What the exercise asks => Count the lines in the listing below that contain "Архив", treating uppercase and lowercase as different. Give only the number.

(Data for this task)

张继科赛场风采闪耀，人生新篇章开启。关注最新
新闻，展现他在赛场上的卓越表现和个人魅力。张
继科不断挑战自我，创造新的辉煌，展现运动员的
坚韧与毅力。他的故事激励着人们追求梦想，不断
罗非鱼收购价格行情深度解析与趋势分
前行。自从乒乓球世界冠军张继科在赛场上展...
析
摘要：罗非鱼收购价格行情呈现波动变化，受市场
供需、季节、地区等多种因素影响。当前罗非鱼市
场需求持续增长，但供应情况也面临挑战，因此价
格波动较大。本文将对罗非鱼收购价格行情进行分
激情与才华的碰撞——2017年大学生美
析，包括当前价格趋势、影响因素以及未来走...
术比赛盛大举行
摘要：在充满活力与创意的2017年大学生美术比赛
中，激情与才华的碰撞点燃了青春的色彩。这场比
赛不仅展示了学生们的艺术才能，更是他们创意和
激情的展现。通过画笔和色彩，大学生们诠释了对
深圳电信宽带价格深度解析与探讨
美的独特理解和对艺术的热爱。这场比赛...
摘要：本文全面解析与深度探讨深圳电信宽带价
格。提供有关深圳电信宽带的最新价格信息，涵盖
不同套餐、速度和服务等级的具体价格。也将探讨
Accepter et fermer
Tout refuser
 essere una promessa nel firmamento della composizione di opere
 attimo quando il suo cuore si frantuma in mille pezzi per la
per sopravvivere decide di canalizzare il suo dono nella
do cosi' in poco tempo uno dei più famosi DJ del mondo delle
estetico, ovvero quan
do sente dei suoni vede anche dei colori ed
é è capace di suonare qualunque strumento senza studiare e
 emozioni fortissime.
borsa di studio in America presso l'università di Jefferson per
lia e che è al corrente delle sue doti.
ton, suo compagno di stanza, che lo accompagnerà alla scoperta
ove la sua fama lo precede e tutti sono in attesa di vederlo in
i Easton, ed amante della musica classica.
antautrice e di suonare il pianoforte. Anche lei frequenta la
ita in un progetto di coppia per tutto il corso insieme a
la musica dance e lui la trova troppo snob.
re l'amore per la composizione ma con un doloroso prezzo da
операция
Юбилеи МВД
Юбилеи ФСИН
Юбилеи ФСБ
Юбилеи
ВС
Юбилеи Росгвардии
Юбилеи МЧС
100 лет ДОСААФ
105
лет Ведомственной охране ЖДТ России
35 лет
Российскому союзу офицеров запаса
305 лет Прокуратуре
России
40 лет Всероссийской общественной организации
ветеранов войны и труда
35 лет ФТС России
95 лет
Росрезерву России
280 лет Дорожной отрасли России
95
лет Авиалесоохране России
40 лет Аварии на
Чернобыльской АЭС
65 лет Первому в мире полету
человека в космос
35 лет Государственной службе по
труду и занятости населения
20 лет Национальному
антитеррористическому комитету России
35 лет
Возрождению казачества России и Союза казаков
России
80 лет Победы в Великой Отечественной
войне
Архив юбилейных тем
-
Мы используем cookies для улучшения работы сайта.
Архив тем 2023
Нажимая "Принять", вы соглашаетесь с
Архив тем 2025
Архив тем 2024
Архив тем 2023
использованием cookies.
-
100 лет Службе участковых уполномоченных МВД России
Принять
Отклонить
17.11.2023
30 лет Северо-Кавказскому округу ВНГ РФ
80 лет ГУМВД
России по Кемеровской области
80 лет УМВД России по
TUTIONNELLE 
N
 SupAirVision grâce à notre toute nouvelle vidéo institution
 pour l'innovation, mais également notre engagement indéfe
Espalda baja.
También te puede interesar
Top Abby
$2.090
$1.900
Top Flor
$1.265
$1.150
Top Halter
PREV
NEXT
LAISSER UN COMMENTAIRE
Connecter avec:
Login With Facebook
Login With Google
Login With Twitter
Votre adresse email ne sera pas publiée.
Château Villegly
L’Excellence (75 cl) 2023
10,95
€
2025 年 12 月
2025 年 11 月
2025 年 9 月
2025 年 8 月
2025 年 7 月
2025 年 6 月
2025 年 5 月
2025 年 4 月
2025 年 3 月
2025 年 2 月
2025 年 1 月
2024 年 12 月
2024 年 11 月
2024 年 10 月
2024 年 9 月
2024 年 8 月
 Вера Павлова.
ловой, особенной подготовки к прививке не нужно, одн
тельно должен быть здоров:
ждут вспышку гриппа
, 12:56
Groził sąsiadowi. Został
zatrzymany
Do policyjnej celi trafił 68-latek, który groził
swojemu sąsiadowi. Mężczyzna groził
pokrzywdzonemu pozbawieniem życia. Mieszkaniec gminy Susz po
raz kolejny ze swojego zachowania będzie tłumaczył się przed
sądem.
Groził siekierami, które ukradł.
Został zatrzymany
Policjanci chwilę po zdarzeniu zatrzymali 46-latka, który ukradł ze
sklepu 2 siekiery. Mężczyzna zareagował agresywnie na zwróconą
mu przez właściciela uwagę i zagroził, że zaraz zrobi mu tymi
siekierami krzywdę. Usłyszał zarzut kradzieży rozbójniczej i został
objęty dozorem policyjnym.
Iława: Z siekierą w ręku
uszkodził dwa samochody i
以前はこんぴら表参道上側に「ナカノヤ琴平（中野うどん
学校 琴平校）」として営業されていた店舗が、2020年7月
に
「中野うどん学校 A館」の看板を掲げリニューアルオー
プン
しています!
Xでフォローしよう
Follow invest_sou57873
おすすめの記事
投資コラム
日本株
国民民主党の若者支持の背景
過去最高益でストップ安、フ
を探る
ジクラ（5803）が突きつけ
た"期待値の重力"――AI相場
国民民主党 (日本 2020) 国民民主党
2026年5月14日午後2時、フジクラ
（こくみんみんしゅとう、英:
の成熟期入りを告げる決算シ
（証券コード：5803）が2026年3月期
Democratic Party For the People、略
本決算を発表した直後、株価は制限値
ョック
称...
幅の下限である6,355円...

(End Data for this task)

Answer to the exercise => 5